### EXERCISE DETAILS
Pick out every line of the entries below where "room" occurs, and copy those lines.

* * * * * * *

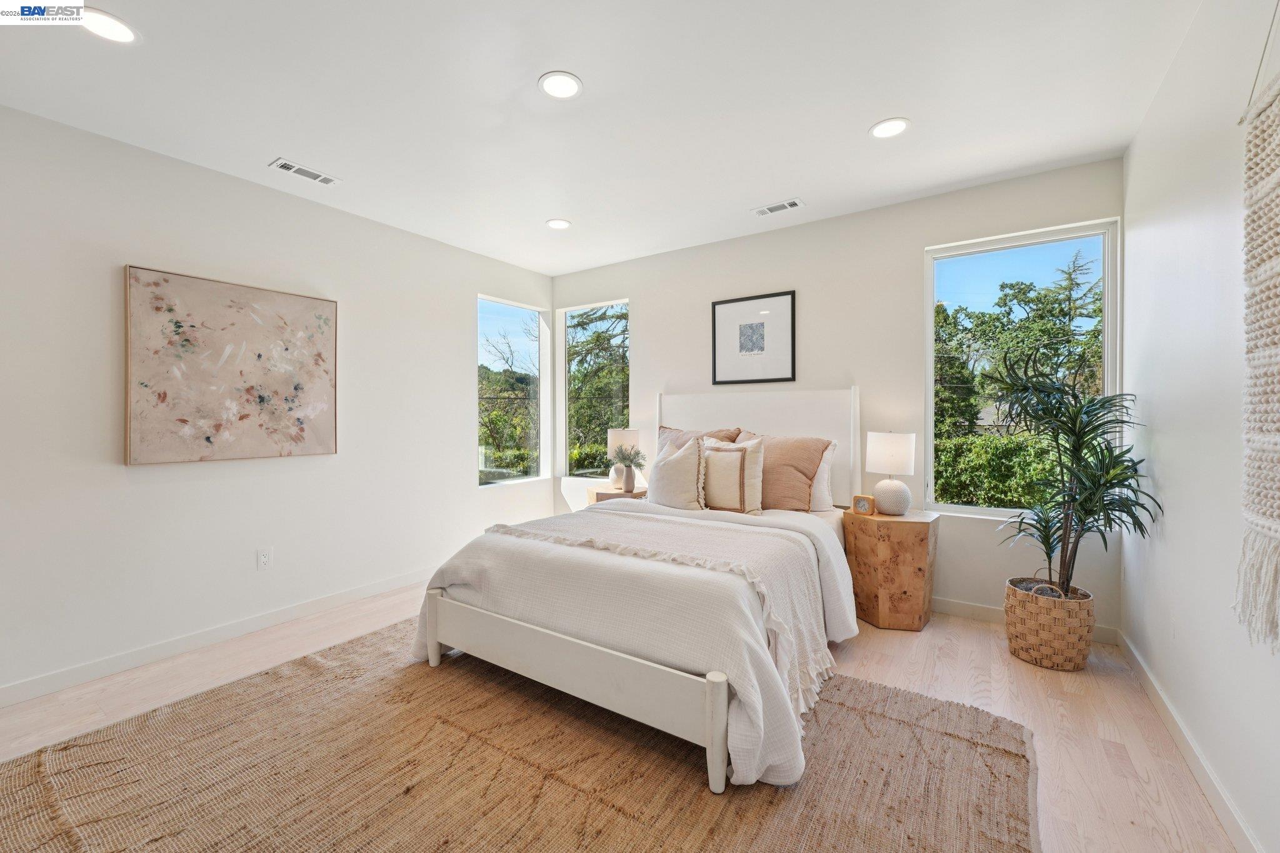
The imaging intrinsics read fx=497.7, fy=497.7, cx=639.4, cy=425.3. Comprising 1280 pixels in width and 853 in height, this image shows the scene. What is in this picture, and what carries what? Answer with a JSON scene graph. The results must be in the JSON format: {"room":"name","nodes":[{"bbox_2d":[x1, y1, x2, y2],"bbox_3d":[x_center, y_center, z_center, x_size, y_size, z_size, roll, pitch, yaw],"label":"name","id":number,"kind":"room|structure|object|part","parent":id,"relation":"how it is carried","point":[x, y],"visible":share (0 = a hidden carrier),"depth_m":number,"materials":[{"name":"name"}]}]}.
{"room":"bedroom","nodes":[
{"label":"bedroom","id":0,"kind":"room"},
{"bbox_2d":[0,102,554,701],"bbox_3d":[-2.297,-0.112,3.184,0.162,2.709,4.945,0,1,34],"label":"left wall","id":1,"kind":"structure","parent":0,"point":[154,476],"depth_m":2.78,"materials":[{"name":"white paint"}]},
{"bbox_2d":[0,568,428,708],"bbox_3d":[-2.265,1.200,3.140,0.014,0.100,4.386,0,1,34],"label":"baseboard","id":2,"kind":"structure","parent":1,"relation":"attached to","point":[24,697],"depth_m":2.75,"materials":[{"name":"white paint"}]},
{"bbox_2d":[124,265,339,464],"bbox_3d":[-2.331,-0.320,2.952,0.041,1.024,1.030,0,1,34],"label":"painting","id":3,"kind":"object","parent":1,"relation":"attached to","point":[306,302],"visible":0.99,"depth_m":2.85},
{"bbox_2d":[256,546,272,570],"bbox_3d":[-2.298,0.817,3.045,0.009,0.123,0.075,0,1,34],"label":"wall socket","id":4,"kind":"object","parent":1,"relation":"attached to","point":[264,558],"visible":0.97,"depth_m":3.04,"materials":[{"name":"white plastic"}]},
{"bbox_2d":[479,295,548,486],"bbox_3d":[-1.233,-0.304,4.811,0.095,1.741,0.894,0,1,34],"label":"left window","id":5,"kind":"structure","parent":1,"relation":"in","point":[499,481],"depth_m":4.92,"materials":[{"name":"clear glass"}]},
{"bbox_2d":[0,0,1209,275],"bbox_3d":[-0.400,-1.520,2.040,4.526,0.117,5.056,0,1,34],"label":"ceiling","id":6,"kind":"structure","parent":0,"point":[867,118],"depth_m":2.23,"materials":[{"name":"white paint"}]},
{"bbox_2d":[80,8,137,43],"bbox_3d":[-1.954,-1.453,1.815,0.189,0.007,0.188,0,1,34],"label":"recessed light","id":7,"kind":"object","parent":6,"relation":"in","point":[114,30],"visible":0.97,"depth_m":1.81,"materials":[{"name":"white"}]},
{"bbox_2d":[270,158,341,185],"bbox_3d":[-1.951,-1.473,2.913,0.145,0.009,0.328,0,1,34],"label":"ceiling vent","id":8,"kind":"object","parent":6,"relation":"in","point":[286,165],"visible":0.98,"depth_m":2.90,"materials":[{"name":"white metal"}]},
{"bbox_2d":[545,218,571,229],"bbox_3d":[-0.604,-1.492,3.696,0.190,0.007,0.189,0,1,34],"label":"recessed light","id":9,"kind":"object","parent":6,"relation":"in","point":[557,225],"visible":0.99,"depth_m":3.69,"materials":[{"name":"white"}]},
{"bbox_2d":[537,71,583,99],"bbox_3d":[-0.345,-1.468,2.157,0.193,0.008,0.193,0,1,34],"label":"recessed light","id":10,"kind":"object","parent":6,"relation":"in","point":[564,90],"visible":0.99,"depth_m":2.15,"materials":[{"name":"white"}]},
{"bbox_2d":[751,198,805,216],"bbox_3d":[0.941,-1.484,3.397,0.335,0.010,0.141,0,1,34],"label":"ceiling vent","id":11,"kind":"object","parent":6,"relation":"in","point":[767,210],"visible":0.98,"depth_m":3.39,"materials":[{"name":"white metal"}]},
{"bbox_2d":[869,116,910,138],"bbox_3d":[1.242,-1.478,2.478,0.192,0.007,0.192,0,1,34],"label":"recessed light","id":12,"kind":"object","parent":6,"relation":"in","point":[895,127],"visible":0.99,"depth_m":2.47,"materials":[{"name":"white"}]},
{"bbox_2d":[1,581,1238,852],"bbox_3d":[-0.412,1.295,2.026,4.410,0.108,5.096,0,1,34],"label":"floor","id":13,"kind":"structure","parent":0,"point":[1020,670],"depth_m":2.24,"materials":[{"name":"beige wood"}]},
{"bbox_2d":[0,619,1038,852],"bbox_3d":[-0.462,1.241,1.870,3.238,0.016,2.876,0,1,34],"label":"rug","id":14,"kind":"object","parent":13,"relation":"on","point":[31,769],"visible":0.88,"depth_m":1.75,"materials":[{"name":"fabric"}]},
{"bbox_2d":[409,386,864,794],"bbox_3d":[0.235,0.493,2.998,1.854,1.466,2.432,0,1,34],"label":"bed","id":15,"kind":"object","parent":14,"relation":"on","point":[574,640],"visible":0.88,"depth_m":2.20,"materials":[{"name":"white fabric"}]},
{"bbox_2d":[416,495,860,791],"bbox_3d":[0.055,0.866,2.694,1.942,0.651,1.671,0,1,34],"label":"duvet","id":16,"kind":"object","parent":15,"relation":"on","point":[442,575],"visible":0.53,"depth_m":2.12,"materials":[{"name":"white fabric"}]},
{"bbox_2d":[482,511,839,721],"bbox_3d":[0.021,0.790,2.490,1.711,0.447,0.724,0,1,34],"label":"throw blanket","id":17,"kind":"object","parent":16,"relation":"on","point":[757,580],"visible":0.75,"depth_m":2.22,"materials":[{"name":"beige fabric"}]},
{"bbox_2d":[646,433,708,509],"bbox_3d":[0.236,0.332,3.431,0.535,0.529,0.254,0,1,34],"label":"throw pillow","id":18,"kind":"object","parent":15,"relation":"on","point":[680,474],"visible":0.99,"depth_m":3.33,"materials":[{"name":"beige fabric"}]},
{"bbox_2d":[658,425,741,451],"bbox_3d":[0.408,0.270,3.877,0.740,0.537,0.293,0,1,34],"label":"pillow","id":19,"kind":"object","parent":15,"relation":"on","point":[670,431],"visible":0.23,"depth_m":3.88,"materials":[{"name":"beige fabric"}]},
{"bbox_2d":[699,435,764,514],"bbox_3d":[0.571,0.335,3.354,0.544,0.508,0.221,0,1,34],"label":"throw pillow","id":20,"kind":"object","parent":15,"relation":"on","point":[742,459],"visible":0.93,"depth_m":3.25,"materials":[{"name":"beige fabric"}]},
{"bbox_3d":[0.850,0.400,4.093,1.580,1.419,0.209,0,1,34],"label":"headboard","id":21,"kind":"part","parent":15,"relation":"part of","materials":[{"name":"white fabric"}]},
{"bbox_2d":[738,433,833,511],"bbox_3d":[0.925,0.331,3.475,0.697,0.538,0.311,0,1,34],"label":"brown pillow","id":22,"kind":"object","parent":15,"relation":"on","point":[807,476],"visible":0.78,"depth_m":3.33,"materials":[{"name":"fabric"}]},
{"bbox_2d":[809,440,838,510],"bbox_3d":[1.014,0.340,3.552,0.742,0.486,0.224,0,1,34],"label":"white pillow","id":23,"kind":"object","parent":15,"relation":"on","point":[822,474],"visible":0.3,"depth_m":3.35,"materials":[{"name":"white fabric"}]},
{"bbox_2d":[586,483,648,505],"bbox_3d":[-0.165,0.870,4.376,0.508,0.632,0.499,0,1,34],"label":"nightstand","id":24,"kind":"object","parent":13,"relation":"on","point":[634,495],"visible":0.26,"depth_m":4.20,"materials":[{"name":"brown wood"}]},
{"bbox_2d":[606,428,639,488],"bbox_3d":[-0.147,0.291,4.411,0.278,0.521,0.277,0,1,34],"label":"table lamp","id":25,"kind":"object","parent":24,"relation":"on","point":[622,434],"visible":0.73,"depth_m":4.31,"materials":[{"name":"white ceramic"}]},
{"bbox_2d":[606,446,646,491],"bbox_3d":[-0.107,0.361,4.198,0.337,0.360,0.335,0,1,34],"label":"potted plant","id":26,"kind":"object","parent":24,"relation":"on","point":[629,466],"visible":1,"depth_m":4.16,"materials":[{"name":"green plant"}]},
{"bbox_2d":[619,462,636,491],"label":"vase","id":27,"kind":"object","parent":24,"relation":"on","point":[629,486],"visible":0.97,"depth_m":4.25,"materials":[{"name":"ceramic"}]},
{"bbox_2d":[842,506,938,631],"bbox_3d":[1.582,0.894,3.169,0.505,0.660,0.503,0,1,34],"label":"nightstand","id":28,"kind":"object","parent":13,"relation":"on","point":[897,525],"visible":0.93,"depth_m":2.97,"materials":[{"name":"brown wood"}]},
{"bbox_2d":[850,493,875,515],"bbox_3d":[1.431,0.506,3.188,0.058,0.123,0.129,0,1,-41],"label":"alarm clock","id":29,"kind":"object","parent":28,"relation":"on","point":[857,500],"visible":1,"depth_m":3.17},
{"bbox_2d":[865,430,916,514],"bbox_3d":[1.601,0.300,3.187,0.278,0.527,0.278,0,1,34],"label":"table lamp","id":30,"kind":"object","parent":28,"relation":"on","point":[885,451],"visible":0.99,"depth_m":3.10,"materials":[{"name":"white ceramic"}]},
{"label":"lamp shade","id":31,"kind":"part","parent":30,"relation":"part of","materials":[{"name":"white fabric"}]},
{"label":"lamp base","id":32,"kind":"part","parent":30,"relation":"part of","materials":[{"name":"white ceramic"}]},
{"bbox_2d":[1005,576,1094,670],"bbox_3d":[2.162,1.041,2.653,0.384,0.378,0.381,0,1,34],"label":"woven basket","id":33,"kind":"object","parent":13,"relation":"on","point":[1055,640],"visible":0.85,"depth_m":2.51,"materials":[{"name":"beige wicker"}]},
{"bbox_2d":[992,344,1156,595],"bbox_3d":[2.166,0.255,2.566,0.679,1.271,0.710,0,1,34],"label":"potted plant","id":34,"kind":"object","parent":33,"relation":"in","point":[1090,510],"visible":0.94,"depth_m":2.52,"materials":[{"name":"green plant"}]},
{"bbox_2d":[550,155,1124,637],"bbox_3d":[0.930,-0.147,4.019,4.406,2.715,0.163,0,1,34],"label":"back wall","id":35,"kind":"structure","parent":0,"point":[647,299],"depth_m":3.45,"materials":[{"name":"white paint"}]},
{"bbox_2d":[559,298,630,480],"bbox_3d":[-0.430,-0.322,4.949,0.898,1.737,0.087,0,1,34],"label":"window","id":36,"kind":"structure","parent":35,"relation":"in","point":[574,312],"depth_m":5.06,"materials":[{"name":"glass"}]},
{"bbox_2d":[710,290,796,385],"bbox_3d":[0.880,-0.671,3.909,0.656,0.686,0.027,0,1,34],"label":"framed picture","id":37,"kind":"object","parent":35,"relation":"attached to","point":[727,302],"visible":0.99,"depth_m":3.90,"materials":[{"name":"black"}]},
{"bbox_2d":[925,216,1122,522],"bbox_3d":[2.339,-0.282,3.133,0.962,1.771,0.101,0,1,34],"label":"window","id":38,"kind":"structure","parent":35,"relation":"in","point":[930,332],"depth_m":3.12,"materials":[{"name":"glass"}]},
{"bbox_2d":[930,595,1119,644],"bbox_3d":[1.087,1.161,3.852,3.971,0.099,0.015,0,1,34],"label":"baseboard","id":39,"kind":"structure","parent":35,"relation":"attached to","point":[950,605],"depth_m":3.13,"materials":[{"name":"white paint"}]},
{"bbox_2d":[1121,0,1279,852],"bbox_3d":[1.390,-0.112,0.731,0.161,2.724,4.938,0,1,34],"label":"right wall","id":40,"kind":"structure","parent":0,"point":[1163,451],"depth_m":1.76,"materials":[{"name":"white paint"}]},
{"bbox_2d":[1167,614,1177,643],"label":"wall socket","id":41,"kind":"object","parent":40,"relation":"attached to","point":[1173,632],"visible":0.98,"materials":[{"name":"white plastic"}]},
{"bbox_2d":[1118,629,1263,852],"bbox_3d":[1.384,1.202,0.886,0.015,0.097,4.654,0,1,34],"label":"baseboard","id":42,"kind":"structure","parent":40,"relation":"attached to","point":[1213,779],"depth_m":1.75,"materials":[{"name":"white paint"}]},
{"bbox_2d":[1236,15,1279,653],"bbox_3d":[1.454,-0.319,1.053,0.058,1.779,0.845,0,1,34],"label":"macrame wall hanging","id":43,"kind":"object","parent":40,"relation":"attached to","point":[1258,439],"visible":1,"depth_m":1.27,"materials":[{"name":"beige"}]},
{"label":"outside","id":44,"kind":"structure","parent":0,"visible":0},
{"label":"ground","id":45,"kind":"structure","parent":44,"visible":0},
{"bbox_2d":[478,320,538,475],"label":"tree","id":46,"kind":"object","parent":45,"relation":"on","point":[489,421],"visible":0.49,"materials":[{"name":"plant"}]},
{"bbox_2d":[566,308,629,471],"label":"tree","id":47,"kind":"object","parent":45,"relation":"on","point":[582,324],"visible":0.4,"materials":[{"name":"plant"}]},
{"bbox_2d":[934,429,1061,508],"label":"hedge","id":48,"kind":"object","parent":45,"relation":"on","point":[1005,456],"visible":0.31,"depth_m":6.25,"materials":[{"name":"green plant"}]},
{"bbox_2d":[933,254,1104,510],"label":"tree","id":49,"kind":"object","parent":45,"relation":"on","point":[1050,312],"visible":0.51,"depth_m":8.78,"materials":[{"name":"green plant"}]}
]}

* * * * * * *

### FINISHED EXERCISE
The imaging intrinsics read fx=497.7, fy=497.7, cx=639.4, cy=425.3. Comprising 1280 pixels in width and 853 in height, this image shows the scene. What is in this picture, and what carries what? Answer with a JSON scene graph. The results must be in the JSON format: {"room":"name","nodes":[{"bbox_2d":[x1, y1, x2, y2],"bbox_3d":[x_center, y_center, z_center, x_size, y_size, z_size, roll, pitch, yaw],"label":"name","id":number,"kind":"room|structure|object|part","parent":id,"relation":"how it is carried","point":[x, y],"visible":share (0 = a hidden carrier),"depth_m":number,"materials":[{"name":"name"}]}]}.
{"room":"bedroom","nodes":[
{"label":"bedroom","id":0,"kind":"room"},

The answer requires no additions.